What is the Critical Period Hypothesis?
300
This is the process of putting yourself into someone else’s shoes—of reaching beyond the self to understand what another person is feeling. Probably a major factor in the harmonious coexistence of individuals in society—this feeling should be a point of discussion of any SLA class
What is Empathy?
300
___ ___ ___ is an approach that urges teachers, in their lesson and curriculum designs, to focus on many communicative factors. To accomplish a task, a learner needs to have sufficient organizational competence and all the tools of discourse, pragmatics, and nonverbal communicative ability
What is Task Based Instruction?
300
_________is another term for vocabulary.

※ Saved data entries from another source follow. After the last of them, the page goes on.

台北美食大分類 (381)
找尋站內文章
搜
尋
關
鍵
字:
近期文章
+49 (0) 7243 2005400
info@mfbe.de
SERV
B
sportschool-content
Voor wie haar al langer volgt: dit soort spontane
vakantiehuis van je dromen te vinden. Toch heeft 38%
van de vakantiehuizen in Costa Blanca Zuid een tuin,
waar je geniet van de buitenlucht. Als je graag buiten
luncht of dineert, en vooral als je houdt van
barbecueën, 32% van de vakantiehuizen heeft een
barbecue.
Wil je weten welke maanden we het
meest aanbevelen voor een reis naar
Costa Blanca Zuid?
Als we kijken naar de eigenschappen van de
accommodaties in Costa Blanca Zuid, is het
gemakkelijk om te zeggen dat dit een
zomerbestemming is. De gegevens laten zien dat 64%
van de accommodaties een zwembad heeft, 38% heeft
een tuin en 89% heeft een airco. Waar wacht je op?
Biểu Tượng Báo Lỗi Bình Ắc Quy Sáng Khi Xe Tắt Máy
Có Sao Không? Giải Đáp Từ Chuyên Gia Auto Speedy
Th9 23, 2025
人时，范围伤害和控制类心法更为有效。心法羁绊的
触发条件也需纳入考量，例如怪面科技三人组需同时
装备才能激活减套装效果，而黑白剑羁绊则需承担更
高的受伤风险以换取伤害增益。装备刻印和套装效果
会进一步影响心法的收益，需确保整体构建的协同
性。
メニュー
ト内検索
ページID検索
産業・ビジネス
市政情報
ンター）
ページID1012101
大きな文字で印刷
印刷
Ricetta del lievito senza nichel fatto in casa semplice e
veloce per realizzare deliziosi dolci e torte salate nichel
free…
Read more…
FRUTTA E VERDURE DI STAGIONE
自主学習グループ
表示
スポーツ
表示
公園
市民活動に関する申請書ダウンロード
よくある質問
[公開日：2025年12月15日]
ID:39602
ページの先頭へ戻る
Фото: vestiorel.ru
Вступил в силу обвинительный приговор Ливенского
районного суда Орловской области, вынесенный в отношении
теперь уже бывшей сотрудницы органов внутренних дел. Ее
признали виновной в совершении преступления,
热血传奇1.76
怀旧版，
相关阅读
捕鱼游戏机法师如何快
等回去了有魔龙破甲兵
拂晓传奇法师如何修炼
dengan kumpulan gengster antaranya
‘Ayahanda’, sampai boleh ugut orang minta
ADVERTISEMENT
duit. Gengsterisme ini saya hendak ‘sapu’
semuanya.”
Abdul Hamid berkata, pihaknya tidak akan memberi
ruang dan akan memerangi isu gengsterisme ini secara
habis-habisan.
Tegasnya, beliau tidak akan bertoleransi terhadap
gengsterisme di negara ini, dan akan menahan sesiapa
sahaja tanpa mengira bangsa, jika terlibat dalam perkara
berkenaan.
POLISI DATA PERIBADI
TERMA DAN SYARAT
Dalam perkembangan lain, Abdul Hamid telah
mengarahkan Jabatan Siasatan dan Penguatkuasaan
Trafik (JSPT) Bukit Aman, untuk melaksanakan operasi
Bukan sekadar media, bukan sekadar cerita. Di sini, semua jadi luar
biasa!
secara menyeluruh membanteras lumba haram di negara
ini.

What is a Lexicon?
What is a Lexicon?
400
This is the ability to draw upon different techniques to create a lesson plan that will meet the students needs.
What is enlightened eclecticism?
400
This is the belief that it is most beneficial when what students are learning correlates with what they already know. This provides context for understanding what they are learning rather than just relying on word cues.
What is Ausubel’s Meaningful Learning Theory?
400
Refers to the use of all sources available to teach language skills. It is a great way for students to make connections between the culture and other disciplines. With __ __ __, the teacher integrates academic content with language skills centered on a content topic. Language proficiency is achieved through shifting the focus of the course from learning of the language to the learning of subject matter.
What is Content Based Instruction /(CBI)?
400
There are four stages to the acculturation process(Culture Shock): Name the Four Stages (first stage, second stage, etc. does not count!)
What are Honeymoon-Horror-Humor-Home?
400
This is the area of the brain that is responsible for learning a new language. Small children have a more open one of these than adults which explains why many learn a second language at a faster rate. The more people are exposed to the language they are learning, the more evolved their this becomes.
What is the Language Acquisition Device?
500
This consists of the different factors that are inherent in the sentence that is spoken. For example, in order to address a large audience, the speaker must take into account: cultural differences, semantics, values, body language, and pragmatics.
What is Deep Structure?
500
This is the effect the students native language has on his or her ability to learn the new one.
What is Interference?
500
H.D. Brown lists Ten Commandments for Good Language Teaching: List 3 of these commandments
What is 1.Lower inhibitions 2.Encourage risk taking 3.Build self-confidence 4.Develop intrinsic motivation 5.Process error feedback 6.Engage in cooperative learning 7.Practice intuition 8.Use right-brain processes 9.Promote ambiguity tolerance 10.Set personal goals
500
____ is a dynamic system of rules, explicit and implicit, established by groups in order to ensure their survival, involving attitudes, values, beliefs, norms and behaviors, shared by a group
What is Culture?
500
___ ____ ____ :Intensive language courses that focused on the aural/oral skills used by the Army Characteristics include: Pronunciation and pattern drills Conversation practice
What is Audio-Lingual Method/ (ALM)?